The Supreme Court announced Monday it will decide the fate of the Affordable Care Act sometime next term, presumably after the presidential election.
The court's move ensures another major shift in the political landscape during the election season on an issue that has dominated American politics for the last decade. It will be the third time the court has heard a significant challenge to a law that impacts millions of Americans.
The dispute pits Democratic-led states led by California against the Trump administration and red states led by Texas.
The Affordable Care Act remains in effect in the meantime.
The court's decision to step in comes as somewhat of a surprise. Earlier in the term, the justices had turned down a request to expedite the case so that it could be heard this term before the election.
Conventional wisdom was that the court would decide to allow proceedings to continue in the courts below, and only step in after a final judgment. That could have taken months if not years, so but instead, the justices agreed to place the case on the docket for next term, which begins in October. That means the decision will only happen after the next election.
It's a victory for supporters of the law. They wanted the case to be heard this term, but their secondary argument was for next.
"For the third time, the fate of the Affordable Care Act almost certainly rests in the hands of Chief Justice (John) Roberts -- who has already voted twice to reject challenges to the statute.
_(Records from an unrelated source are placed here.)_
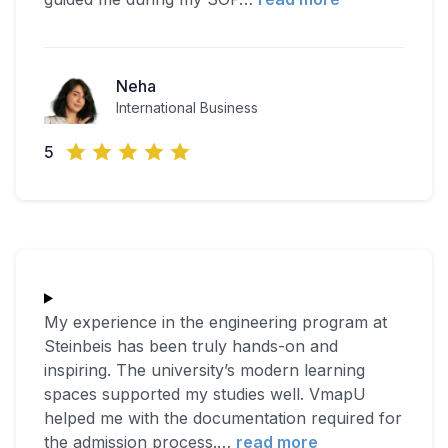
Neha
International Business
5
My experience in the engineering program at
Steinbeis has been truly hands-on and
inspiring. The university’s modern learning
spaces supported my studies well. VmapU
helped me with the documentation required for
the admission process.
…
read more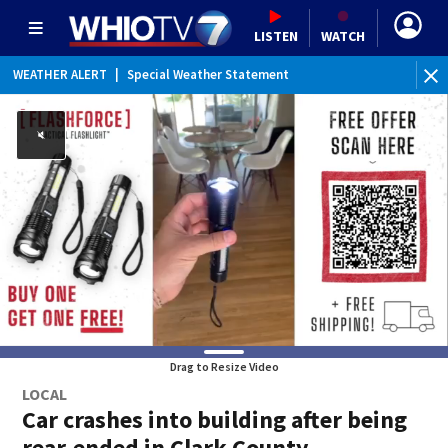
LISTEN
WATCH
WEATHER ALERT
|
Special Weather Statement
Drag to Resize Video
LOCAL
Car crashes into building after being
rear-ended in Clark County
And the fact that any decision will come on the far side of the 2020 elections was certainly part of the court's calculus in agreeing to take up the case, as they'd previously refused to expedite the dispute so it could be resolved by this summer," said Steve Vladeck, CNN Supreme Court analyst and professor at the University of Texas School of Law.
"The fact that the court is stepping in now may be a good sign for the Affordable Care Act's defenders. The Court of Appeals had, perhaps disingenuously, held that there was still work for the trial court to do even in concluding that the ACA was unconstitutional, but the Justices aren't waiting for that to happen," Vladeck said. "That's an odd move if the justices are planning to simply agree with the lower courts, but a move that makes a lot more sense if a majority has doubts."
In 2012, Roberts cast the key vote in the 5-4 decision upholding the Affordable Care Act's holding that the individual mandate was valid under Congress' taxing power. But in 2017, the Republican-led Congress cut the tax penalty for those who lacked insurance to zero as part of the year-end tax overhaul.
Texas and other Republican-led states sued, arguing that since the mandate was no longer tied to a specific tax penalty, it had lost its legal underpinning. They also argued that because the individual mandate was intertwined with a multitude of other provisions, the entire law should fall, including protections for people with preexisting conditions.
The Trump administration filed briefs siding with Texas for the most part, although they have made a relatively new argument that the entire law should fall but the ruling should only apply to the 18 states that brought the challenge.
In December, a federal appeals court held that the individual mandate was unconstitutional. But critically, the court punted on whether the rest of the massive law -- even provisions unrelated to the mandate -- could remain on the books. Over 98 pages, the 2-1 appeals court asked a district court to review that issue -- infuriating supporters of the law. They contend the two Republican appointees in the majority were attempting to delay a decision that could gut the law until after the election.
California and other Democratic-led states had asked the Supreme Court to step in this term to review the decision.
This story has been updated to include additional background information.